Il governo – da parte sua – ha fissato un termine di 18 mesi per la trasformazione obbligatoria in Spa – si è già detto nei fatti disponibile a un confronto, apparentemente negato dalla forma-decreto. Fin d’ora si annuncia importante il ruolo della Banca d’Italia, finora silente, neutrale sia rispetto alla mossa diretta del governo sul Testo unico bancario, ma anche rispetto alle Popolari sotto assedio. Il cambiamento delle Popolari si profila anzi come un primo test importante nell’aggiustamento dei rapporti fra nuova vigilanza centralizzata presso la Bce e “vecchie” vigilanze nazionali.

(Esercizi di comprensione dei grafici)
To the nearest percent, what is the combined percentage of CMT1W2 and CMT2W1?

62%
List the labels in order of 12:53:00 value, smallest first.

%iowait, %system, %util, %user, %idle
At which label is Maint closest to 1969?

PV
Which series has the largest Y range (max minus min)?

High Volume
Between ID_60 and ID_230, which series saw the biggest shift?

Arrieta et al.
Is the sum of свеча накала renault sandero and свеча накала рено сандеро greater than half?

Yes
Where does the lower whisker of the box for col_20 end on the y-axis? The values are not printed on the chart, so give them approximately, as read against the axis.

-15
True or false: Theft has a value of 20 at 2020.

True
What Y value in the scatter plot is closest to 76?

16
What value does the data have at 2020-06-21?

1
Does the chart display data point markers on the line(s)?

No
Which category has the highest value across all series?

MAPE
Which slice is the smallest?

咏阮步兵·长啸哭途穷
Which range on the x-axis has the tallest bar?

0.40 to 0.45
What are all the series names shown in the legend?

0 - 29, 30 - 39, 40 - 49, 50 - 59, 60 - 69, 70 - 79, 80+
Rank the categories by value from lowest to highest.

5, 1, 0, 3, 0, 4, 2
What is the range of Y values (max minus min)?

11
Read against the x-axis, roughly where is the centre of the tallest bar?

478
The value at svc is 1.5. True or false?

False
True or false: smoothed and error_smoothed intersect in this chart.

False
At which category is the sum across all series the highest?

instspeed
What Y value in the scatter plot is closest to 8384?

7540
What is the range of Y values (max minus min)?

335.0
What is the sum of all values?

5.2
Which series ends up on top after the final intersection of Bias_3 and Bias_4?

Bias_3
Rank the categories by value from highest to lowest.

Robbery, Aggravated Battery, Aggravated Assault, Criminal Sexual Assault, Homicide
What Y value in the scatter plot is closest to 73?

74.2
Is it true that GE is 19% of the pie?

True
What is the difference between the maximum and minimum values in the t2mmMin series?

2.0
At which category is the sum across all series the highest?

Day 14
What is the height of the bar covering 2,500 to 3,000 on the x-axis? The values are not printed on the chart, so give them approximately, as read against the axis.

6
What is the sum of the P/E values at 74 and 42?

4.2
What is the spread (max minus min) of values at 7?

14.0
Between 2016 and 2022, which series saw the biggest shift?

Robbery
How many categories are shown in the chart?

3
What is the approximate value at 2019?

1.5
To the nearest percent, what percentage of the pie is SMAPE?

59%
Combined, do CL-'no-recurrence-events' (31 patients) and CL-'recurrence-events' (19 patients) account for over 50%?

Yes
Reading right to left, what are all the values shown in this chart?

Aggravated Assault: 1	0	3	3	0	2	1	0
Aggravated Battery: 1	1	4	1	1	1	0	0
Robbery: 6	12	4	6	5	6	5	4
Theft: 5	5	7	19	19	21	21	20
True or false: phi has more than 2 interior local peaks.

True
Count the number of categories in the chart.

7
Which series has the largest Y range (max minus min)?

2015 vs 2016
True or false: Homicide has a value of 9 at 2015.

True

● COSA FARE:
**A.** Elenca tutte le istituzioni e i soggetti bancari nominati nell'estratto sulle banche Popolari.
**B.** Prosegui l'estratto sulla riforma delle banche Popolari a partire dall'ultima frase riportata.

● RISPOSTE:
**A.** Il governo, la Banca d'Italia, le Popolari, la Bce

**B.**
Non ha torto l’AssoPopolari quando accusa il governo italiano – in maniera neppure troppo velata – di affiancarsi a quei “poteri europei” che da anni premono per via regolamentare sulle banche territoriali italiane frenando e riducendo tutte le loro possibilità operative. Per di più – lo abbiamo sottolineato su queste pagina alla vigilia del consiglio Bce di ieri – l’accelerazione di Palazzo Chigi “contro” le Popolari italiane è parsa coincidere con la necessità di offrire a Mario Draghi il massimo del supporto nello scontro finale con la Bundesbank e gli altri banchieri centrali del nord (“sì al Quantitative easing nell’euro in cambio di riforme vere”; e proprio ieri sono giunti a Renzi i complimenti espliciti di Angela Merkel).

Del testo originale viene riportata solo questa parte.